Some days, usually Mondays when I have had a couple days off the elliptical machine, I do well, finishing my chosen program two or three minutes ahead of schedule. Other days I just plod on through until the programmed timer goes off and I notice that I was a quarter mile short of my programmed distance. But I got it done. I sweated and I panted and my muscles burned for the allotted amount of time. Mission accomplished. Maybe I will live an extra day because of it.
Some Sundays I have no trouble at all keeping my mind on the worship. I am full of spiritual pep and vitality. I sing with gusto and listen attentively to the classes, prayers and sermons, even making connections I never had before, priming myself for more study when I get home. Other Sundays it’s all I can do to just be there. My mind is as lethargic as my body. I hear, but I don’t really comprehend. When I leave I wonder if it did me any good at all. Surely God is upset with my poor showing that day.
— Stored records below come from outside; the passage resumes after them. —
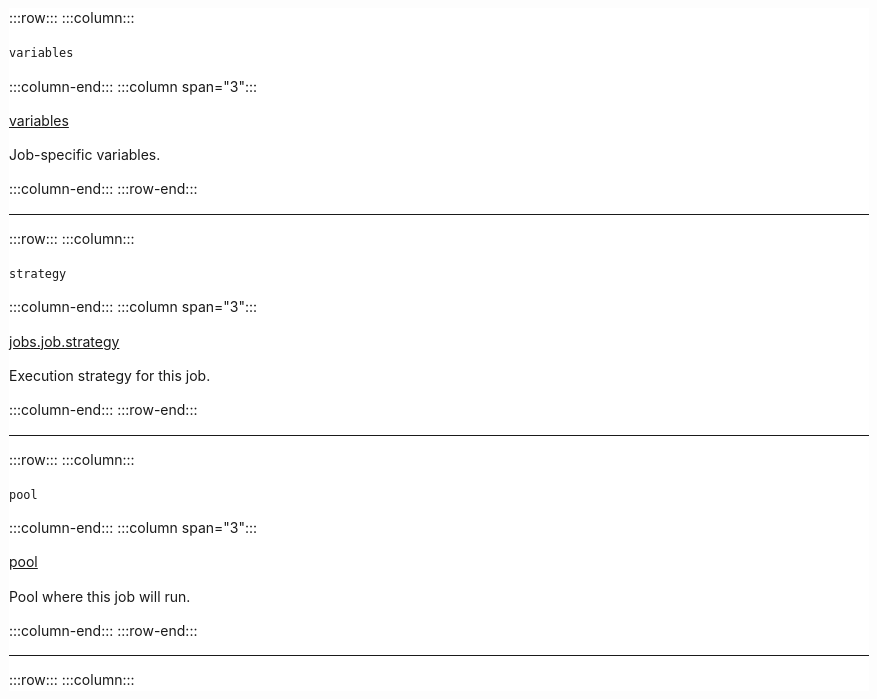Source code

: 


:::row:::
  :::column:::
   
   `variables`
   
  :::column-end:::
  :::column span="3":::
 
[variables](variables.md)
  
Job-specific variables. 
 
  :::column-end:::
:::row-end:::

___




:::row:::
  :::column:::
   
   `strategy`
   
  :::column-end:::
  :::column span="3":::
 
[jobs.job.strategy](jobs-job-strategy.md)
  
Execution strategy for this job. 
 
  :::column-end:::
:::row-end:::

___




:::row:::
  :::column:::
   
   `pool`
   
  :::column-end:::
  :::column span="3":::
 
[pool](pool.md)
  
Pool where this job will run. 
 
  :::column-end:::
:::row-end:::

___




:::row:::
  :::column:::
Is He? If the day was difficult, but I made it anyway; if it was a struggle to worship “with the spirit and the understanding;” if the “all” I had to give was very little, was my service to God a failure? I don’t think so. We have no trouble understanding the concept of the widow’s mite in a literal way. She gave all she had that day, and Jesus praised her for it. Some days the spiritual mite is smaller than others. If I give it all, why isn’t that what God expects of me? Won’t God be pleased that I still tried as hard as I could with far less available than usual? If God goes by effort, I worked harder that day than on any day when it was easy, didn’t I?
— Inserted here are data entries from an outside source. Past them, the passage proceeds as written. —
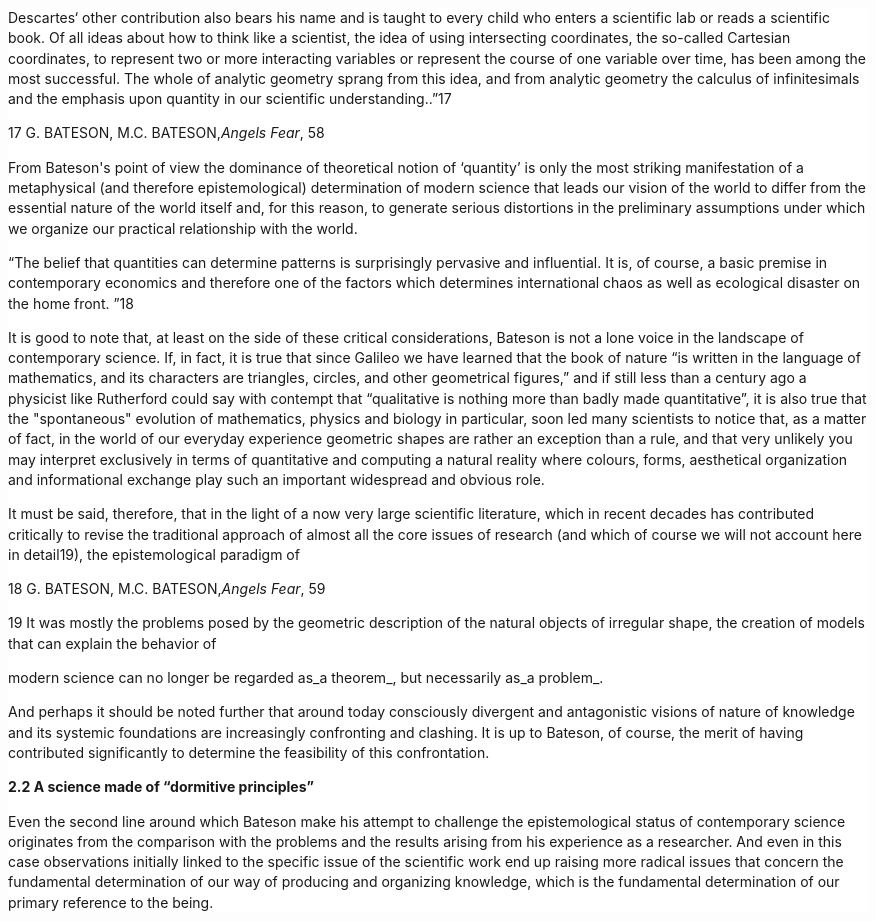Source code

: Descartes‘ other contribution also bears his name and is taught to every child who enters a scientific lab or reads a scientific book. Of all ideas about how to think like a scientist, the idea of using intersecting coordinates, the so-called Cartesian coordinates, to represent two or more interacting variables or represent the course of one variable over time, has been among the most successful. The whole of analytic geometry sprang from this idea, and from analytic geometry the calculus of infinitesimals and the emphasis upon quantity in our scientific understanding..”17

17 G. BATESON, M.C. BATESON,_Angels Fear_, 58

From Bateson's point of view the dominance of theoretical notion of ‘quantity’ is only the most striking manifestation of a metaphysical (and therefore epistemological) determination of modern science that leads our vision of the world to differ from the essential nature of the world itself and, for this reason, to generate serious distortions in the preliminary assumptions under which we organize our practical relationship with the world.

“The belief that quantities can determine patterns is surprisingly pervasive and influential. It is, of course, a basic premise in contemporary economics and therefore one of the factors which determines international chaos as well as ecological disaster on the home front. ”18

It is good to note that, at least on the side of these critical considerations, Bateson is not a lone voice in the landscape of contemporary science. If, in fact, it is true that since Galileo we have learned that the book of nature “is written in the language of mathematics, and its characters are triangles, circles, and other geometrical figures,” and if still less than a century ago a physicist like Rutherford could say with contempt that “qualitative is nothing more than badly made quantitative”, it is also true that the "spontaneous" evolution of mathematics, physics and biology in particular, soon led many scientists to notice that, as a matter of fact, in the world of our everyday experience geometric shapes are rather an exception than a rule, and that very unlikely you may interpret exclusively in terms of quantitative and computing a natural reality where colours, forms, aesthetical organization and informational exchange play such an important widespread and obvious role.

It must be said, therefore, that in the light of a now very large scientific literature, which in recent decades has contributed critically to revise the traditional approach of almost all the core issues of research (and which of course we will not account here in detail19), the epistemological paradigm of

18 G. BATESON, M.C. BATESON,_Angels Fear_, 59

19 It was mostly the problems posed by the geometric description of the natural objects of irregular shape, the creation of models that can explain the behavior of

modern science can no longer be regarded as_a theorem_, but necessarily as_a problem_.

And perhaps it should be noted further that around today consciously divergent and antagonistic visions of nature of knowledge and its systemic foundations are increasingly confronting and clashing. It is up to Bateson, of course, the merit of having contributed significantly to determine the feasibility of this confrontation.

**2.2 A science made of “dormitive principles”**

Even the second line around which Bateson make his attempt to challenge the epistemological status of contemporary science originates from the comparison with the problems and the results arising from his experience as a researcher. And even in this case observations initially linked to the specific issue of the scientific work end up raising more radical issues that concern the fundamental determination of our way of producing and organizing knowledge, which is the fundamental determination of our primary reference to the being.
And if this sort of thing worries you, if you find yourself thinking you have failed because you weren’t at your spiritual peak, then you have certainly shown the heart of flesh that God told His people He wanted from them. You didn’t feel like it, but you still obeyed God’s instructions in your service. And I will give them one heart, and I will put a new spirit within you; and I will take the stony heart out of their flesh, and will give them a heart of flesh; that they may walk in my statutes, and keep mine ordinances, and do them: and they shall be my people, and I will be their God, Ezek 11:19-2. Obedience in spite of it all—that’s the heart of flesh. A hard heart can shout amen and sing the rafters off the roof in the middle of blatant disobedience. God made it clear which He prefers.
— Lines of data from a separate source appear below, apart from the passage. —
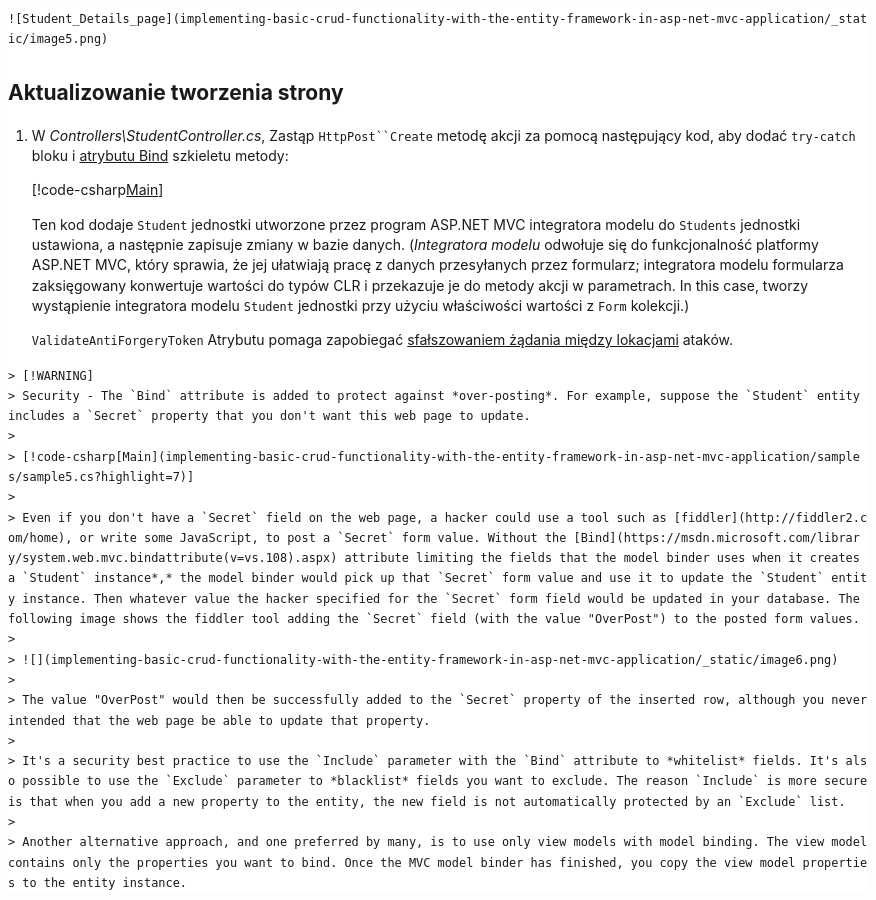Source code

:     ![Student_Details_page](implementing-basic-crud-functionality-with-the-entity-framework-in-asp-net-mvc-application/_static/image5.png)

## <a name="updating-the-create-page"></a>Aktualizowanie tworzenia strony

1. W *Controllers\StudentController.cs*, Zastąp `HttpPost``Create` metodę akcji za pomocą następujący kod, aby dodać `try-catch` bloku i [atrybutu Bind](https://msdn.microsoft.com/library/system.web.mvc.bindattribute(v=vs.108).aspx) szkieletu metody: 

    [!code-csharp[Main](implementing-basic-crud-functionality-with-the-entity-framework-in-asp-net-mvc-application/samples/sample4.cs?highlight=4,7-8,14-20)]

    Ten kod dodaje `Student` jednostki utworzone przez program ASP.NET MVC integratora modelu do `Students` jednostki ustawiona, a następnie zapisuje zmiany w bazie danych. (*Integratora modelu* odwołuje się do funkcjonalność platformy ASP.NET MVC, który sprawia, że jej ułatwiają pracę z danych przesyłanych przez formularz; integratora modelu formularza zaksięgowany konwertuje wartości do typów CLR i przekazuje je do metody akcji w parametrach. In this case, tworzy wystąpienie integratora modelu `Student` jednostki przy użyciu właściwości wartości z `Form` kolekcji.)

    `ValidateAntiForgeryToken` Atrybutu pomaga zapobiegać [sfałszowaniem żądania między lokacjami](../../security/xsrfcsrf-prevention-in-aspnet-mvc-and-web-pages.md) ataków.

<a id="overpost"></a>

    > [!WARNING]
    > Security - The `Bind` attribute is added to protect against *over-posting*. For example, suppose the `Student` entity includes a `Secret` property that you don't want this web page to update.
    > 
    > [!code-csharp[Main](implementing-basic-crud-functionality-with-the-entity-framework-in-asp-net-mvc-application/samples/sample5.cs?highlight=7)]
    > 
    > Even if you don't have a `Secret` field on the web page, a hacker could use a tool such as [fiddler](http://fiddler2.com/home), or write some JavaScript, to post a `Secret` form value. Without the [Bind](https://msdn.microsoft.com/library/system.web.mvc.bindattribute(v=vs.108).aspx) attribute limiting the fields that the model binder uses when it creates a `Student` instance*,* the model binder would pick up that `Secret` form value and use it to update the `Student` entity instance. Then whatever value the hacker specified for the `Secret` form field would be updated in your database. The following image shows the fiddler tool adding the `Secret` field (with the value "OverPost") to the posted form values.
    > 
    > ![](implementing-basic-crud-functionality-with-the-entity-framework-in-asp-net-mvc-application/_static/image6.png)  
    > 
    > The value "OverPost" would then be successfully added to the `Secret` property of the inserted row, although you never intended that the web page be able to update that property.
    > 
    > It's a security best practice to use the `Include` parameter with the `Bind` attribute to *whitelist* fields. It's also possible to use the `Exclude` parameter to *blacklist* fields you want to exclude. The reason `Include` is more secure is that when you add a new property to the entity, the new field is not automatically protected by an `Exclude` list.
    > 
    > Another alternative approach, and one preferred by many, is to use only view models with model binding. The view model contains only the properties you want to bind. Once the MVC model binder has finished, you copy the view model properties to the entity instance.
By the end of an exercise week I am really dragging. My legs feel like lead and my lungs seem starved of oxygen. But I still go at it and get it done. It still does my body the good I intended. If you are dragging at the end of some spiritual interval, a time that might have started out with all the vitality you could have wanted but gradually wore down, just keep on plugging. The energy will return and you will be back where you want to be. It does not mean that you are not where God wants you to be.
Have you not known? Have you not heard? The LORD is the everlasting God, the Creator of the ends of the earth. He does not faint or grow weary; his understanding is unsearchable. He gives power to the faint, and to him who has no might he increases strength. Even youths shall faint and be weary, and young men shall fall exhausted; but they who wait for the LORD shall renew their strength; they shall mount up with wings like eagles; they shall run and not be weary; they shall walk and not faint, Isa 40:28-31.